══ Auszug zum Lesen ══

Wie der Sohn so der Vater: Charles Chans Gastauftritte in Jackie Chans Filmen
Der Schauspieler und Regisseur Jackie Chan entstammt keiner Schauspielfamilie wie seine Hollywood-Kollegen Michael Douglas, Michael Keaton oder Charlie Sheen. Mit seinem Durchbruch Ende der 1970er Jahre sorgte er nicht nur dafür, dass seine Freunde und Stuntman-Kollegen Filmjobs bekamen, sondern er holte auch die verlorene Zeit mit seinem Vater an seinen eigenen Filmsets nach – manchmal auch vor der Kamera.
Als Jackie Chan 1961 der China Drama Academy unter der Leitung seines Meisters Yu Jim-Yuen beitrat, wusste er noch nicht, was dieser Schritt für seine Zukunft bedeuten würde. Seine Eltern, Vater Charles Chan Chi-Ping und Mutter Lee-Lee Chan, zogen jobbedingt nach Canberra, Australien, und übergaben das Sorgerecht Jackies neuem Meister. Viele Jahre kommunizierte die Familie Chan nur über Briefe und Audiokassetten, Ferngespräche mit dem Telefon waren teuer.
1971 verließ Jackie dann die China Drama Academy, an der er zehn anstrengende Jahre lang die Kunst der Pekingoper erlernt hatte, und war fortan auf sich alleine gestellt. Schon während seiner Ausbildung hatte er kleinere Auftritte in Hongkong-Filmen, doch ab sofort hieß es, sich täglich als Stuntman seine Brötchen zu verdienen.
Nach einigen Flops zog es Jackie zu seinen Eltern nach Australien, doch schnell rief ihn die Hongkonger-Filmbranche wieder zurück. Es dauerte nochmals ein paar Jahre, bis Jackie Chan 1978 endlich zum Star in Asien wurde. Mit dem Wechsel von Lo Wei Pictures zu Golden Harvest, der Produktionsfirma, die Bruce Lee weltweit berühmt machte, wurde er zum Megastar und konnte nun seine Kameraden, Freunde, Kollegen und die eigene Familie unterstützen, die ihm alle sooft geholfen haben.
Jackie Chans Vater wird vom Koch zum Filmstar
Sein erster Film für Golden Harvest war »The Young Master« (1980), dem 1982 nach fast zwei Jahren Produktionszeit endlich eine Semi-Fortsetzung namens »Dragon Lord« folgte. In seltenen Archivaufnahmen vom Set erkennt man Jackies Vater Charles Chan neben seinem Sohn, der gerade seinen 27. Geburtstag feiert. Mitten in der heißen Produktionsphase von »Dragon Lord«.
„Behind the scenes“-/Teaser-Trailer
In diesem speziellen Teaser-Trailer für den Film „Dragon Lord“ (1982) werden auch Aufnahmen vom Set des Films gezeigt. Man wollte das Hongkonger Publikum vorab schon richtig heiß auf den nächsten großen Jackie-Chan-Blockbuster machen. Das Besondere: Charles Chan feiert hier den Geburtstag seines Sohnes am Set.

═══
══ Vorliegende Daten ══

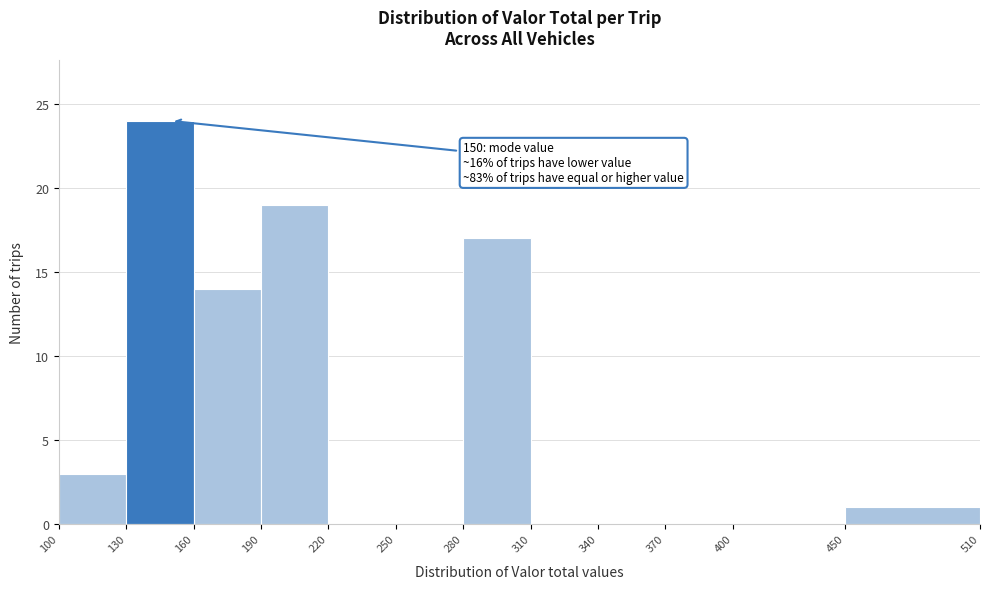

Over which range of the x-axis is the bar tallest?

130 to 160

═══

Zu erledigende Schritte →
1. Übersetze diesen Satz aus dem Text über Jackie Chans Vater ins Englische: „Viele Jahre kommunizierte die Familie Chan nur über Briefe und Audiokassetten, Ferngespräche mit dem Telefon waren teuer.“
2. Ersetze „Charles Chan“ durch „Charles Chan Chi-Ping“ und gib dabei den Abschnitt aus dem Text über Jackie Chans Vater wieder, der mit „Jackie Chans Vater“ beginnt und bis „Sohnes am Set.“ reicht.

Lösungen der Aufgaben →
1. For many years the Chan family communicated only by letters and audio cassettes; long-distance telephone calls were expensive.

2.
Jackie Chans Vater wird vom Koch zum Filmstar
Sein erster Film für Golden Harvest war »The Young Master« (1980), dem 1982 nach fast zwei Jahren Produktionszeit endlich eine Semi-Fortsetzung namens »Dragon Lord« folgte. In seltenen Archivaufnahmen vom Set erkennt man Jackies Vater Charles Chan Chi-Ping neben seinem Sohn, der gerade seinen 27. Geburtstag feiert. Mitten in der heißen Produktionsphase von »Dragon Lord«.
„Behind the scenes“-/Teaser-Trailer
In diesem speziellen Teaser-Trailer für den Film „Dragon Lord“ (1982) werden auch Aufnahmen vom Set des Films gezeigt. Man wollte das Hongkonger Publikum vorab schon richtig heiß auf den nächsten großen Jackie-Chan-Blockbuster machen. Das Besondere: Charles Chan Chi-Ping feiert hier den Geburtstag seines Sohnes am Set.